## WHAT THIS TASK INVOLVES
Please rewrite the records from the line with "family: Plantaginaceae" to the line with "order: Agaricales", replacing "common name" with "vernacular name" and leaving everything else unchanged. Give only those lines.

## ENTRIES
START

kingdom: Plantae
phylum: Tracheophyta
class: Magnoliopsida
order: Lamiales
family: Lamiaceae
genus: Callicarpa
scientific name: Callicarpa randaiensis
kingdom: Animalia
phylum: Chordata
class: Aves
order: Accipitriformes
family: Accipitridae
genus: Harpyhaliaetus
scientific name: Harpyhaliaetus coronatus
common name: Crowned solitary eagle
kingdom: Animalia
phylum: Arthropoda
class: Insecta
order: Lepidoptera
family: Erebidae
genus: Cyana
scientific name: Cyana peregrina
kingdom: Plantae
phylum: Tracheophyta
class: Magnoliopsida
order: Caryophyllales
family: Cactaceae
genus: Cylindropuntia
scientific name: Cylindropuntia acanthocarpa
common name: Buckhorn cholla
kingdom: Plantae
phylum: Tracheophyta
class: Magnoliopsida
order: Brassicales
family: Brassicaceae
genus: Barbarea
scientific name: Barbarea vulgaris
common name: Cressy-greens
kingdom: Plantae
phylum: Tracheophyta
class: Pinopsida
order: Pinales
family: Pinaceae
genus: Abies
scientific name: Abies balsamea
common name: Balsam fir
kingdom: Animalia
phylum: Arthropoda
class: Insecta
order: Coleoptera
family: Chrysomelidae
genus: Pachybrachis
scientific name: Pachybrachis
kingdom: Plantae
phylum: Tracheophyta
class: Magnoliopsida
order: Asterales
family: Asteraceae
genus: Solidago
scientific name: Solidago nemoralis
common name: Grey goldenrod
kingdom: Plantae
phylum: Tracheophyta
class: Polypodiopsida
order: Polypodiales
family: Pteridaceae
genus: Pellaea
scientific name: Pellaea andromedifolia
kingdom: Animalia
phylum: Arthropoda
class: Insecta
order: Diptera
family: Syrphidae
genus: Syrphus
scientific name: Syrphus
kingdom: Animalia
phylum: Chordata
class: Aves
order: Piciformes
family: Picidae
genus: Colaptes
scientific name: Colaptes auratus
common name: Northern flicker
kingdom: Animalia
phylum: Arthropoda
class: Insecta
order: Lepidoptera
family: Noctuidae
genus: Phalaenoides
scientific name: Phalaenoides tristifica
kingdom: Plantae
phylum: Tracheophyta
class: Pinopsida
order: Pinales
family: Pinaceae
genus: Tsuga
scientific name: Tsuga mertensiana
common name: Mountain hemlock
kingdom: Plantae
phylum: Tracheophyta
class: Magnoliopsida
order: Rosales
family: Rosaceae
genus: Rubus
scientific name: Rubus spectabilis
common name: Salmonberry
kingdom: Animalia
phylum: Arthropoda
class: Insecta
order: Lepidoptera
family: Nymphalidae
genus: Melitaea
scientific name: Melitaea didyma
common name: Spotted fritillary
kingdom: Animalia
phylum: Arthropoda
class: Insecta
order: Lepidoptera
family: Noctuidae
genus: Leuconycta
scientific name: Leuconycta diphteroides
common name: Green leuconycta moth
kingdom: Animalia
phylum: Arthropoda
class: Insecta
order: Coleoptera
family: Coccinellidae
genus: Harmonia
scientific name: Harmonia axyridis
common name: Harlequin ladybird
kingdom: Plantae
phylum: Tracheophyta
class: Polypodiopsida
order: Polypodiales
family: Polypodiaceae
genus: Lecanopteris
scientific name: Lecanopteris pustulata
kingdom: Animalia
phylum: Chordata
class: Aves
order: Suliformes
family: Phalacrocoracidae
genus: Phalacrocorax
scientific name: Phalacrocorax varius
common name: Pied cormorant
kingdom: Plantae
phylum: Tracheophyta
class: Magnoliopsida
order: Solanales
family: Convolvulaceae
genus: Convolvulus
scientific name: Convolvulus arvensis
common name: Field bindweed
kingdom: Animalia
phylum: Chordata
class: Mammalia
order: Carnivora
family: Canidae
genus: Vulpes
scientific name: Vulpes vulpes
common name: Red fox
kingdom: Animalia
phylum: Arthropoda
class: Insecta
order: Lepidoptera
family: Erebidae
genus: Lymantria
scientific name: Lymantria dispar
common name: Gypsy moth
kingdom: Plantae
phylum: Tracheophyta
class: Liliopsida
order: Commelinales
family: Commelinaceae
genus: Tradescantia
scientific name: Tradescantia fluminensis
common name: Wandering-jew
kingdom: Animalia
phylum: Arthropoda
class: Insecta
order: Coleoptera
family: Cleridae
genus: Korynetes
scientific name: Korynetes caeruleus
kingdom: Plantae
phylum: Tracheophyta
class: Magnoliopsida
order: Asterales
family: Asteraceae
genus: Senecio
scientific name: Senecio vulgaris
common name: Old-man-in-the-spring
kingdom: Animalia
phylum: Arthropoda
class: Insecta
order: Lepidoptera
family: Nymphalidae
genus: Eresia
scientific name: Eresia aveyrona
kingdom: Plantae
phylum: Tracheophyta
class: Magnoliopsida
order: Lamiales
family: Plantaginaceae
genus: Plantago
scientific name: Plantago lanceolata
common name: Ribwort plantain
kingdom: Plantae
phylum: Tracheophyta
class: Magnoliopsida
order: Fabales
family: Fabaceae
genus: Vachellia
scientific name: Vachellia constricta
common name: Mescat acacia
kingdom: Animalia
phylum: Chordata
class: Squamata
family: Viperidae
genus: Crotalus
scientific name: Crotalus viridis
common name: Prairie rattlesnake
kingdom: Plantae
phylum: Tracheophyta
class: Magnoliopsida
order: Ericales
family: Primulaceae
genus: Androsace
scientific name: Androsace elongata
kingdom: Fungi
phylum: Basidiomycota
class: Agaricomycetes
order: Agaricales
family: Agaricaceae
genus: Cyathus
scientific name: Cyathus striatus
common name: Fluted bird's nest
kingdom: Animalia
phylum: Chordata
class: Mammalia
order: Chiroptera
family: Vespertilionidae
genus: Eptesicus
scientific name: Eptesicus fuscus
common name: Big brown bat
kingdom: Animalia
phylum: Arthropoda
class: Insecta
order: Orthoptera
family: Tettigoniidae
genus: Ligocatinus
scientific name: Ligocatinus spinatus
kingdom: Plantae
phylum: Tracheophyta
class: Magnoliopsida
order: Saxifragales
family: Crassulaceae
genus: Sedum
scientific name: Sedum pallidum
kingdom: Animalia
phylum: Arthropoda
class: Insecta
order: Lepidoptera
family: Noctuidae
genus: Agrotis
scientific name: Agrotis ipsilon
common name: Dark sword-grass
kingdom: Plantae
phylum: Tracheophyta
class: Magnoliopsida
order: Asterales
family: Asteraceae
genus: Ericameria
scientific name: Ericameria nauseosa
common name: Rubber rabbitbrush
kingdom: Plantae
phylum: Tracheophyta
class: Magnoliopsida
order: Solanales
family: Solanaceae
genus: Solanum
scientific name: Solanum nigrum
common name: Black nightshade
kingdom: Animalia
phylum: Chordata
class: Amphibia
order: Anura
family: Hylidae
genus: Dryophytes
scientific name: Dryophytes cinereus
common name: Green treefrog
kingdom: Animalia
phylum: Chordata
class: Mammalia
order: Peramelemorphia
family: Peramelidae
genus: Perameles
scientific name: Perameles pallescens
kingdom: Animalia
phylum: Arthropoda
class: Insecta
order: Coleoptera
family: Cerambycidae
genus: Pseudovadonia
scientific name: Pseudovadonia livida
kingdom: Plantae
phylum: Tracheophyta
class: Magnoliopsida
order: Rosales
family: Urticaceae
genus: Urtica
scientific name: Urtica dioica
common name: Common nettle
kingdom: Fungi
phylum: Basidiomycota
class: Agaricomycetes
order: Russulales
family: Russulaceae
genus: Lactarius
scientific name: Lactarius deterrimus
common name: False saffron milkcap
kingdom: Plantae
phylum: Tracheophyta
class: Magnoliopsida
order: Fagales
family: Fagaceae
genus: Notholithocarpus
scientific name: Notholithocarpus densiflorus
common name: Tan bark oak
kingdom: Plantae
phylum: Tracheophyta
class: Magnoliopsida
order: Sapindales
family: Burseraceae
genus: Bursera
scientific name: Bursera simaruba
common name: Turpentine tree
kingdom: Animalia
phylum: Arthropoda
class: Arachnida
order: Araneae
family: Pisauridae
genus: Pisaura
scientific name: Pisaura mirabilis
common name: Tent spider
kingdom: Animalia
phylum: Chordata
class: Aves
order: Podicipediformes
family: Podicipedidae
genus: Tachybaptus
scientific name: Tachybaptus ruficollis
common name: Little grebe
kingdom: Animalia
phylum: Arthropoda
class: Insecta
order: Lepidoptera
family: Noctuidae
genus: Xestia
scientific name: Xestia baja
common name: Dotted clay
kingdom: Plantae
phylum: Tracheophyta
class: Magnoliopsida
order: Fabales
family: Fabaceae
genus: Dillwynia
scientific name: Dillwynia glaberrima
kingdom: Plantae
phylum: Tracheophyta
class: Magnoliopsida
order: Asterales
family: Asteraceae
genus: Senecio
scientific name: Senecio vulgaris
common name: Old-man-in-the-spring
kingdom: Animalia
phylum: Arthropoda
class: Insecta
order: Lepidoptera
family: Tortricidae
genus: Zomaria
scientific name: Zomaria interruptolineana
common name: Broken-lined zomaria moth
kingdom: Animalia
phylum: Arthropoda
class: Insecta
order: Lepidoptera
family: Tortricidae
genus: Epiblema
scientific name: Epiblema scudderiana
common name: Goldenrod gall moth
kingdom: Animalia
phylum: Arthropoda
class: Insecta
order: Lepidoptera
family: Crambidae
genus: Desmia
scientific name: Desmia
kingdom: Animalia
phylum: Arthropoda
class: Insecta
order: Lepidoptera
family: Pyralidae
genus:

END

## EXERCISE RESPONSE
family: Plantaginaceae
genus: Plantago
scientific name: Plantago lanceolata
vernacular name: Ribwort plantain
kingdom: Plantae
phylum: Tracheophyta
class: Magnoliopsida
order: Fabales
family: Fabaceae
genus: Vachellia
scientific name: Vachellia constricta
vernacular name: Mescat acacia
kingdom: Animalia
phylum: Chordata
class: Squamata
family: Viperidae
genus: Crotalus
scientific name: Crotalus viridis
vernacular name: Prairie rattlesnake
kingdom: Plantae
phylum: Tracheophyta
class: Magnoliopsida
order: Ericales
family: Primulaceae
genus: Androsace
scientific name: Androsace elongata
kingdom: Fungi
phylum: Basidiomycota
class: Agaricomycetes
order: Agaricales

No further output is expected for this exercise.